Michel Barnier, le seul choix possible ou presque
Presque parce qu’il en est d’autres comme lui, mais pas beaucoup capables de rassurer en ne risquant pas de se présenter aux présidentielles, mais celui dont Macron avait besoin à la fois pour se garder à droite et pour poursuivre sa politique.
Michel Barnier est un réactionnaire comme beaucoup de gens de son parti. On a rappelé á juste titre son opposition au mariage homosexuel, les restrictions qu´il aurait souhaité apporter au droit á l´avortement. Cela peut le rendre sympathique à la droite extrême mais ce n’est pas ce profil qui intéresse Macron.
Michel Barnier est un pur produit (et acteur) de l’Union Européenne capitaliste, de ses institutions et de sa politique, et sur ce terrain il est en phase avec Macron. La loi de casse des régimes de retraite, les attaques contre la sécurité sociale et les droits des chômeurs et bien sûr la loi immigration, tout cela est conforme avec les exigences de la Commission Européenne, avec des orientations auxquelles le gouvernement français est associé.
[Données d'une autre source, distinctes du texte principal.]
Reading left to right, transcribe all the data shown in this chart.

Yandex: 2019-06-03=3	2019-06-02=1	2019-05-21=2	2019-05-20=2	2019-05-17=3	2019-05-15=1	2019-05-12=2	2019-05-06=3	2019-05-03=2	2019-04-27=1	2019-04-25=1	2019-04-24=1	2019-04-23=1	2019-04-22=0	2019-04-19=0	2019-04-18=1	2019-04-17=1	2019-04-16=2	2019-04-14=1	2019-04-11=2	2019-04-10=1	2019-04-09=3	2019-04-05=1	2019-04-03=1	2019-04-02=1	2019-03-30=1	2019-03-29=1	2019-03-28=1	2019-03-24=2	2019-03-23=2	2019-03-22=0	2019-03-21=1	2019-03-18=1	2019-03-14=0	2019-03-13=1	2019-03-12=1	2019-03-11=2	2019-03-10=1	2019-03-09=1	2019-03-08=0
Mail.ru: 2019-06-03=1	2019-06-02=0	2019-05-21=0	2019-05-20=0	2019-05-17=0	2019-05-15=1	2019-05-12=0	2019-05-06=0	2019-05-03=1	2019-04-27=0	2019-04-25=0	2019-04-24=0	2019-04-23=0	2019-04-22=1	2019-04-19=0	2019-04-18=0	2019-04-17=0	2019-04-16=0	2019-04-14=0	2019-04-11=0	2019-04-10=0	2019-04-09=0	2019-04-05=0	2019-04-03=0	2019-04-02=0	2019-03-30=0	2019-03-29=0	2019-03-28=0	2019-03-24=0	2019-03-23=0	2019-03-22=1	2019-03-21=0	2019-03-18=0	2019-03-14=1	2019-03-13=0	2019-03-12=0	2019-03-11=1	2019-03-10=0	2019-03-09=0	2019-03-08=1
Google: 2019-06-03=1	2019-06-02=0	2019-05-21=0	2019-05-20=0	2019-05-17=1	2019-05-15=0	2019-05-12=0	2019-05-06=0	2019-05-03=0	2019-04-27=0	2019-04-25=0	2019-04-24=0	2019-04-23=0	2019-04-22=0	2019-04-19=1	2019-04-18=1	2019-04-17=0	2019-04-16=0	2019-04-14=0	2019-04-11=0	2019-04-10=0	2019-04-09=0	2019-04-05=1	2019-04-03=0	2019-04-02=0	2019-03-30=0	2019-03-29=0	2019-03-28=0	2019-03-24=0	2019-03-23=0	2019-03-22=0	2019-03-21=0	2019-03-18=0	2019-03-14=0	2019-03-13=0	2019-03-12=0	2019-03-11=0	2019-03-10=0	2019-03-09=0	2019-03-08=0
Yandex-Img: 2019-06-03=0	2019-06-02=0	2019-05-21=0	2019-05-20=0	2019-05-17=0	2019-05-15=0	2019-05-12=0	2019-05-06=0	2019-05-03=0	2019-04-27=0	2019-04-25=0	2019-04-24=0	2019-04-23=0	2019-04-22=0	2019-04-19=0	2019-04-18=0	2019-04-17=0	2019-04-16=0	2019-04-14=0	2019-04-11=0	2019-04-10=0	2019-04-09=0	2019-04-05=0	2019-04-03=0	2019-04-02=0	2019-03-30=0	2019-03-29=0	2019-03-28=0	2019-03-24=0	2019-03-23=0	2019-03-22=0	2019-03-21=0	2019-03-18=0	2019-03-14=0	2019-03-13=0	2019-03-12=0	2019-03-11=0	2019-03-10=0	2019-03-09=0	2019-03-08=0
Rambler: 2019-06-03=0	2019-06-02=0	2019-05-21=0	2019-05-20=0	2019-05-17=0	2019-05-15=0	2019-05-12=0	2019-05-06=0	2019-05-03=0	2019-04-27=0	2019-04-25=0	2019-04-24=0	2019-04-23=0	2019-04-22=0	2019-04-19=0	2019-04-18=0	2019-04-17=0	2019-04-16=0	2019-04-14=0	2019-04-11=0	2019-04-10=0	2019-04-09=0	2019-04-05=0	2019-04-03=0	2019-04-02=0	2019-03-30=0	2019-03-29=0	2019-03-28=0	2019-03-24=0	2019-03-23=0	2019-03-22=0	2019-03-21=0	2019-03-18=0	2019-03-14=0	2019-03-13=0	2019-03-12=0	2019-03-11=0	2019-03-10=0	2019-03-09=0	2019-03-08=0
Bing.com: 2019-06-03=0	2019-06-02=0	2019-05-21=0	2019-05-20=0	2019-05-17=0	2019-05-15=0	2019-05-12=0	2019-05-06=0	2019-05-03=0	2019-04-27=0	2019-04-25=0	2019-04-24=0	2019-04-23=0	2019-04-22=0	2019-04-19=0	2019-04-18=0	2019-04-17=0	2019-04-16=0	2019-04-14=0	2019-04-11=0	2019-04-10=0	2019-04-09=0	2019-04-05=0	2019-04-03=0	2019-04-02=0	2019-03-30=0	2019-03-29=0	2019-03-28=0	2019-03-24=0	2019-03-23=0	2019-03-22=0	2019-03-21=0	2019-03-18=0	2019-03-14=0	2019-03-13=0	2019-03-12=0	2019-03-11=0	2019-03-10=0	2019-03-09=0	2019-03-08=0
Le tandem Macron et Barnier signifie poursuite et aggravation de la politique des gouvernements précédents, des mesures anti-ouvrières, antipopulaires, au service exclusif du grand patronat. Il est illusoire de croire que cette politique peut être mise en échec, que les lois anti-sociales et liberticides déjà votées peuvent être abrogées par des combinaisons parlementaires. L’affrontement avec le gouvernement Macron-Barnier, dont nous ignorons encore toute la composition mais dont nous connaissons les objectifs, est la seule voie. Cela passe par la mobilisation sur les lieux de travail et dans la rue, par la grève générale, par un mai 68 qui aille jusqu’au bout.
Quelques erreurs d’analyse et d´orientation
On a pu lire que la nomination de Barnier était une main tendue au Rassemblement National. Certes Macron veut se prémunir de la censure, mais s’il embrasse Bardella c’est pour mieux l’étouffer. Dans les manifestations massives contre la casse des retraites il y avait des travailleurs qui malheureusement ont voté pour le RN : comment vont-ils prendre le refus de censurer le gouvernement ? Situation peu commode pour les dirigeants du RN. Ils veulent rassurer le grand patronat, mais ce dernier est enchanté de la nomination de Barnier. Ils ne souhaitent pas le désordre car ils espèrent arriver au pouvoir lors des prochaines présidentielles, mais le désordre, pardon le déferlement de la lutte des classes, n’attendra pas leur bon vouloir.
Une erreur plus grave est de voir et dénoncer dans le choix de Macron un “déni de démocratie”… en en appelant à la lettre et aux traditions de la Vº République, ce modèle bien connu d’institutions démocratiques. Le NFP a gagné les élections donc sous peine de forfaiture Macron devait lui offrir Matignon.
Sauf que le NFP a effectivement obtenu le plus grand nombre de sièges, mais en raison du système électoral actuel. Avec la proportionnelle c’est le Rassemblement National qui aurait gagné en nombre de députés. Aurait-il alors fallu exiger la nomination de Bardella à Matignon ?
Continuer sur ce terrain et, pire encore, espérer la destitution de Macron par les assemblées parlementaires est au moins une perte de temps quant à la préparation d’un plan de lutte pour défaire Macron-Barnier et toutes les politiques patronales. Au pire c’est une volonté délibérée de tout ramener sur le terrain électoral, celui des institutions bourgeoises. Mélenchon ne disait-il pas que son élection économiserait des journées de grève ? Plus affligeante est la dérive sur ce terrain du NPA “Anticapitaliste” qui a beaucoup oublié de son passé.